Every time I hit the store, my wife reminds me to bring cloth bags with me. These are the bags you buy for a buck each and reuse so you don't have to use plastic bags and kill all the penguins in Antarctica, or something like that. I never remember to bring these things, and subconsciously, it's because I don't really want to. I know plastic bags will kill the world for future generations. But I don't REALLY give a shit. Fuck ‘em. I won't be around. Sink or swim, children.

If they really don't want you to use plastic bags in the grocery store, they should get rid of them. Or they should charge you for them, like Bloomberg wanted to do in New York. Fucking fascist.

I'm the kind of person who never changes unless forced to. I remember I was in England once, and I went to a grocery store. And when I went to checkout, I realized that British supermarkets make you bag your own groceries. And that pissed me off, which is completely fucking insane when you think about it. "Oh, my God! I have to place these items in a bag myself? I can't do that! THIS IS SUCH BULLSHIT!" I'm so used to having the retard bagboy at the end of the aisle doing it that it never occurred to me I have functioning arms that, you know, move, and allow me to get off my ass and do it myself.

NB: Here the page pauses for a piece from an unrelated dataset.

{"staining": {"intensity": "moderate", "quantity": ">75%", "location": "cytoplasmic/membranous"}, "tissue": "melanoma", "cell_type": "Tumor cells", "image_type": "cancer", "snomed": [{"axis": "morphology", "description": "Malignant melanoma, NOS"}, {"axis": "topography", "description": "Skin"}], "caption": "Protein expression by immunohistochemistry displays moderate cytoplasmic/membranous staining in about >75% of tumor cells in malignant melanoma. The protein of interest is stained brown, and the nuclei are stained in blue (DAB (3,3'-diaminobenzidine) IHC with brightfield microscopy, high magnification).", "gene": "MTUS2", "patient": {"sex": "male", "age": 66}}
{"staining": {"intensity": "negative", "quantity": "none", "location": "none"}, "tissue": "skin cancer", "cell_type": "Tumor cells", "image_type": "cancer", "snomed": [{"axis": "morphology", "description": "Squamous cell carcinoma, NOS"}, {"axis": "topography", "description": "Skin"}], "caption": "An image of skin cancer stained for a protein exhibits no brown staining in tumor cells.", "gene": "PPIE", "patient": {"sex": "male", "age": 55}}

So I bagged my own groceries there and quietly bitched to myself about it the whole time. Which is just the laziest, most stereotypical thing an American can possibly do while abroad. "I can't believe I went to a foreign country and things were different! Look at all this energy I'm wasting arranging cereal boxes to fit in this bag!"

This is doubly insane considering that, back here in the States, I will sit there and get all huffy when the retard bagboy bags the items poorly. "Hey, Pepe! Eggs don't go on the fucking bottom! Can I get another pissboy here on Aisle 6? I need someone with a bit more experience here." There are times when there's no bagboy at the end of the aisle, so I'll sit and WAIT while the clerk scans the items and then let them bag it all up. This is idiotic. I'm just sitting there, doing nothing. I could pitch the fuck in. But I don't. I sit and stare at the candy. "Ooh, Whatchamacallit. Haven't had one of those in a while. Hey Rita, you almost finished bagging King Drew's shit?"

American grocery stores are busy places. The reason there's a bagboy, in theory, is to keep things moving along quickly because there are a thousand people in there with a thousand things in their cart and only one fucking aisle open at any given time. And there are chicks with kids and and cripples on scooters all kinds of people that don't have free hands to bag the groceries or whatever. But I'm one of the lazy assholes who games the system and lets other people bag groceries for me simply because I don't want to go to the effort. And that's why this planet is utterly fucking doomed.